Madeline Roth Librairie L’Eau vive (Avignon)

Écrire sur les attentats du 13 novembre, dans l’urgence de la colère, de la peur et des questions. Vincent Villeminot a construit son texte comme une tragédie, en cinq actes. Avant même l’acte premier, le lecteur se prend de plein fouet la violence de cette nuit d’automne : le pouvoir de la fiction est bel et bien là, et on ne reposera pas le livre avant d’en avoir fini avec cette chose insupportable, insurmontable. B. est le petit frère de Pierre. Ce soir-là, ils devaient fêter ses vingt ans, à la terrasse d’un bar parisien.

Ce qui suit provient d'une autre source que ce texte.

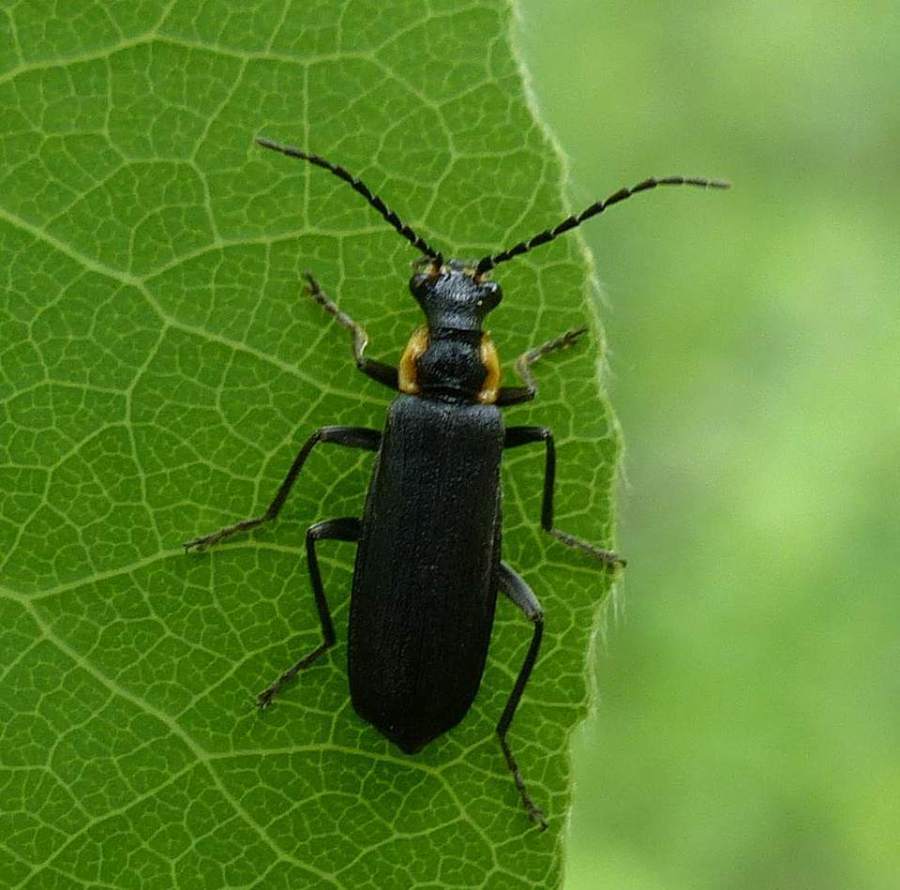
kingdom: Animalia
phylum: Arthropoda
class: Insecta
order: Coleoptera
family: Cantharidae
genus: Podabrus
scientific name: Podabrus rugosulus
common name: Wrinkled soldier beetle
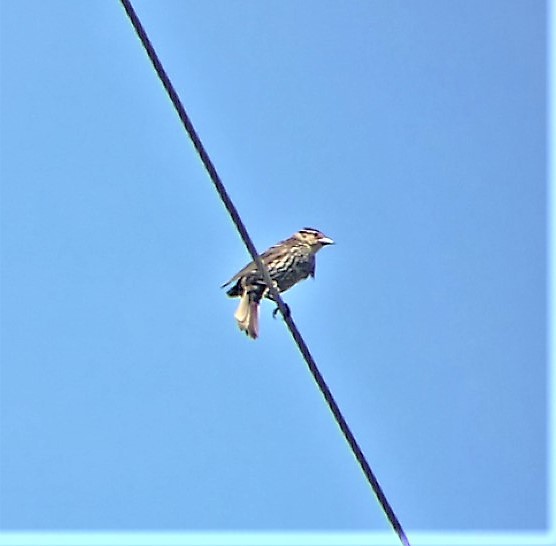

Avant que ne surgissent la voiture, les tueurs, et que B. ne se retrouve seul, le poids du monde dans ses mains, et son frère mort dans ses bras. La suite de l’histoire, c’est ce que va faire B. de cette tragédie qui survient, lorsqu’en quittant l’hôpital, il croise dans le métro les yeux de l’un des terroristes. Ce livre ausculte, interroge, et sans aucun doute dérange, et c’est là tout son talent. L’écriture de Vincent Villeminot est lumineuse. Elle ouvre des portes, après avoir décrit l’horreur, sur cette beauté « qui peut sauver le monde ».